Wednesday many of our Team members were down (or greatly impaired) with the Russian flu.  Most of the schools in Eastern Europe were closed this week due to the flu epidemic and many VOSHers were caught by the bug.  Nonetheless, the Mission proceeded on its last day, ministering to those few who had bogus tickets among the many oldsters who had legitimately waited to the last day.  Our library of spectacles held out although the dispensers occasionally did have to resort to supervised “creativity”.  In the morning, I met with Dr. Rayon, the Regional Medical Director and made final arrangements to turn over the Mission’s remaining spectacles to the Ophthalmic Unit at the Polyclinic.  The director was truly moved and overcome by VOSH generosity.  The terms of the turnover:  the Polyclinic would establish a program which would be announced over the radio and TV. The program would offer free eye examinations to any Khust citizen (which the citizens had coming to them free as a matter of government policy) and free glasses would be given to any unemployed citizen pensioner) as long as the VOSH supply held out.  This was tremendous and achieved a humanitarian efficiency far beyond the Team’s dreams.

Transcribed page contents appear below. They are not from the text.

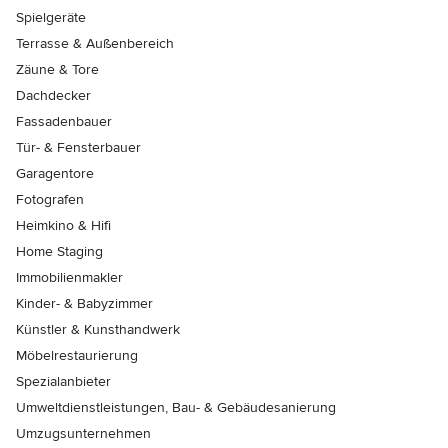
Spielgeräte
Terrasse & Außenbereich
Zäune & Tore
Dachdecker
Fassadenbauer
Tür- & Fensterbauer
Garagentore
Fotografen
Heimkino & Hifi
Home Staging
Immobilienmakler
Kinder- & Babyzimmer
Künstler & Kunsthandwerk
Möbelrestaurierung
Spezialanbieter
Umweltdienstleistungen, Bau- & Gebäudesanierung
Umzugsunternehmen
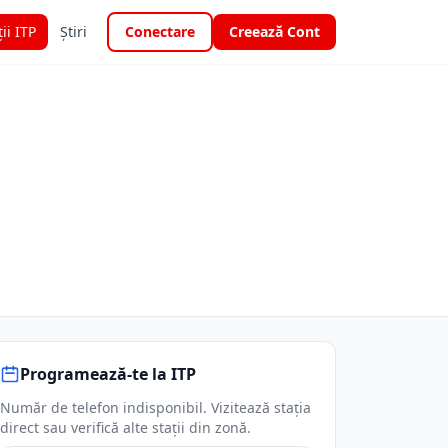
ții ITP
Știri
Conectare
Creează Cont
Programează-te la ITP
Număr de telefon indisponibil. Vizitează stația
direct sau verifică alte stații din zonă.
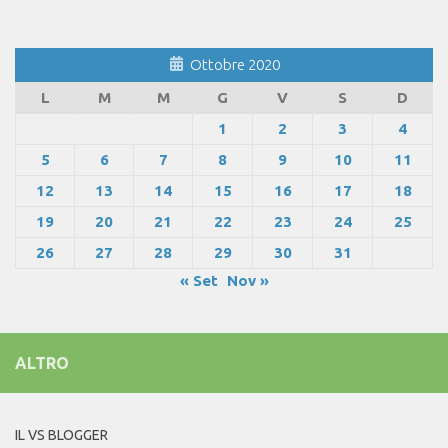
Ottobre 2020
L
M
M
G
V
S
D
1
2
3
4
5
6
7
8
9
10
11
12
13
14
15
16
17
18
19
20
21
22
23
24
25
26
27
28
29
30
31
« Set
Nov »
ALTRO
IL VS BLOGGER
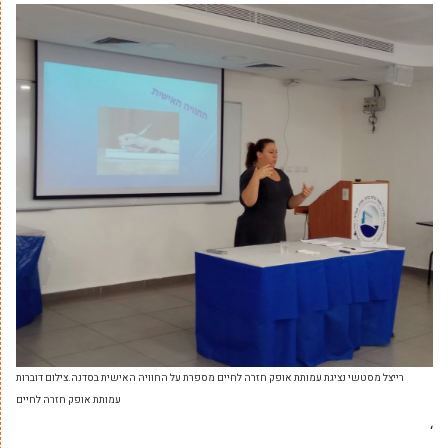
‏‏רייצל מסטשי נציגת עמותת אופק חזרה לחיים מספרת על החוויה האישית בסדנה.צילום דוברות
עמותת אופק חזרה לחיים
‘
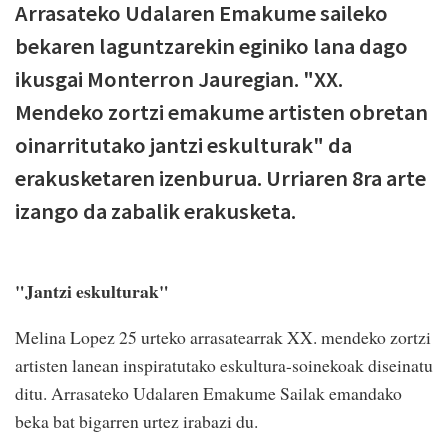
Arrasateko Udalaren Emakume saileko
bekaren laguntzarekin eginiko lana dago
ikusgai Monterron Jauregian. "XX.
Mendeko zortzi emakume artisten obretan
oinarritutako jantzi eskulturak" da
erakusketaren izenburua. Urriaren 8ra arte
izango da zabalik erakusketa.
"Jantzi eskulturak"
Melina Lopez 25 urteko arrasatearrak XX. mendeko zortzi
artisten lanean inspiratutako eskultura-soinekoak diseinatu
ditu. Arrasateko Udalaren Emakume Sailak emandako
beka bat bigarren urtez irabazi du.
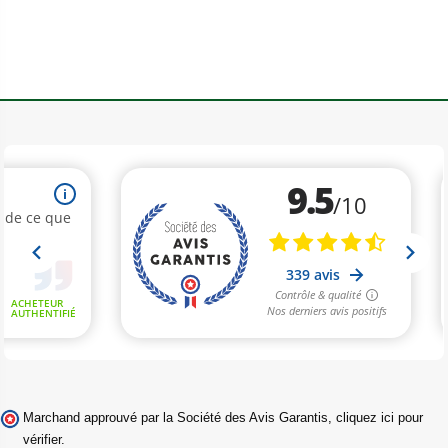
Marchand approuvé par la Société des Avis Garantis,
cliquez ici pour
vérifier
.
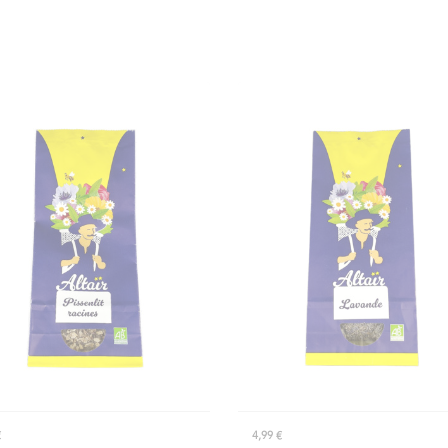
€
4,99 €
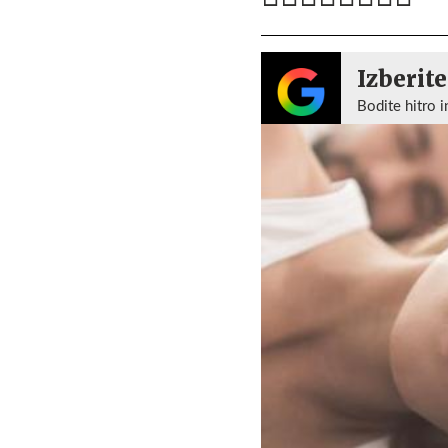
Izberite
Bodite hitro i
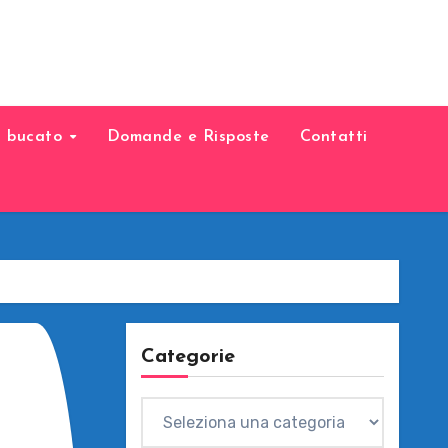
il bucato
Domande e Risposte
Contatti
Categorie
Categorie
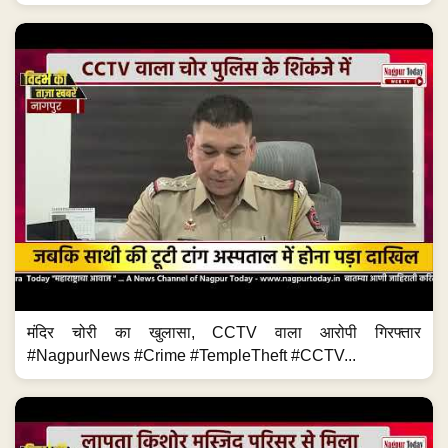
मंदिर चोरी का खुलासा, CCTV वाला आरोपी गिरफ्तार
#NagpurNews #Crime #TempleTheft #CCTV...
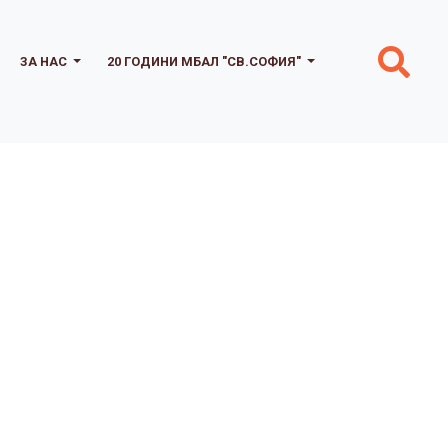
ЗА НАС
20 ГОДИНИ МБАЛ "СВ.СОФИЯ"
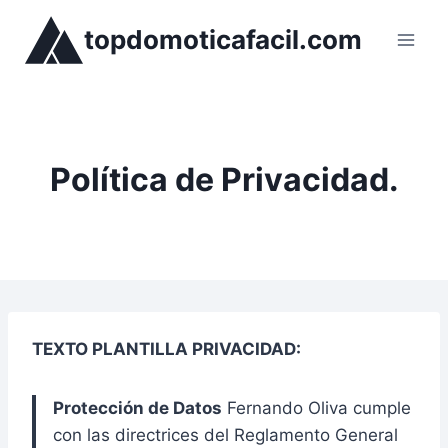
Saltar
topdomoticafacil.com
al
contenido
Política de Privacidad.
TEXTO PLANTILLA PRIVACIDAD:
Protección de Datos
Fernando Oliva cumple
con las directrices del Reglamento General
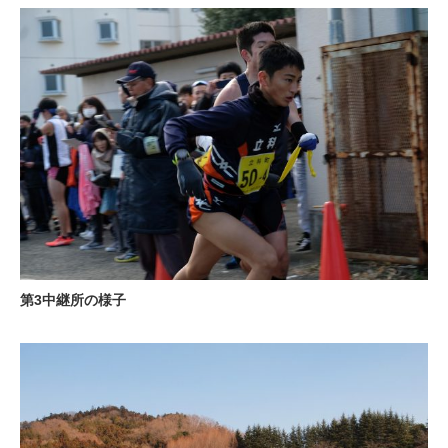
第3中継所の様子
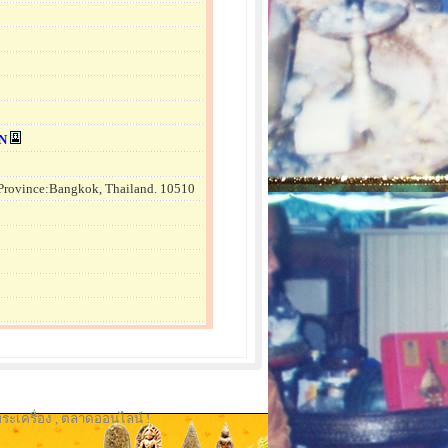
N
 Province:Bangkok, Thailand. 10510
ระเครื่อง
,
ตลาดออนไลน์ !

We saw 195 patients Wednesday.  The last 20 prescriptions were written out on scraps of paper.  We had exhausted our supply of one thousand pre-printed forms.  We officially closed the clinic at 2:00 PM and said our good-byes to the interpreters.  We gave each interpreter a little cash and a T-shirt.  Each interpreter burst into sobs.  We went home and dressed for the farewell dinner.  Speaking of homes, I think that each of the Team members immensely enjoyed his or her “home stay”.  Most all the Ukrainian hosts were relatively affluent and all the homes enjoyed heat and running water and unbounded hospitality. Most Ukrainian hosts spoke at least a little English.  I am not aware of any large “host family” problem which arose, other than the tendency to of all the hosts to overfeed us.  All of us learned a lot about graciousness and hospitality from our Ukrainian hosts.  Wednesday night we had our farewell dinner in Khust’s “other” first class restaurant, a few meters form the bleak Soviet Square where he had arrived a few days before.  It was still snowing as we went home.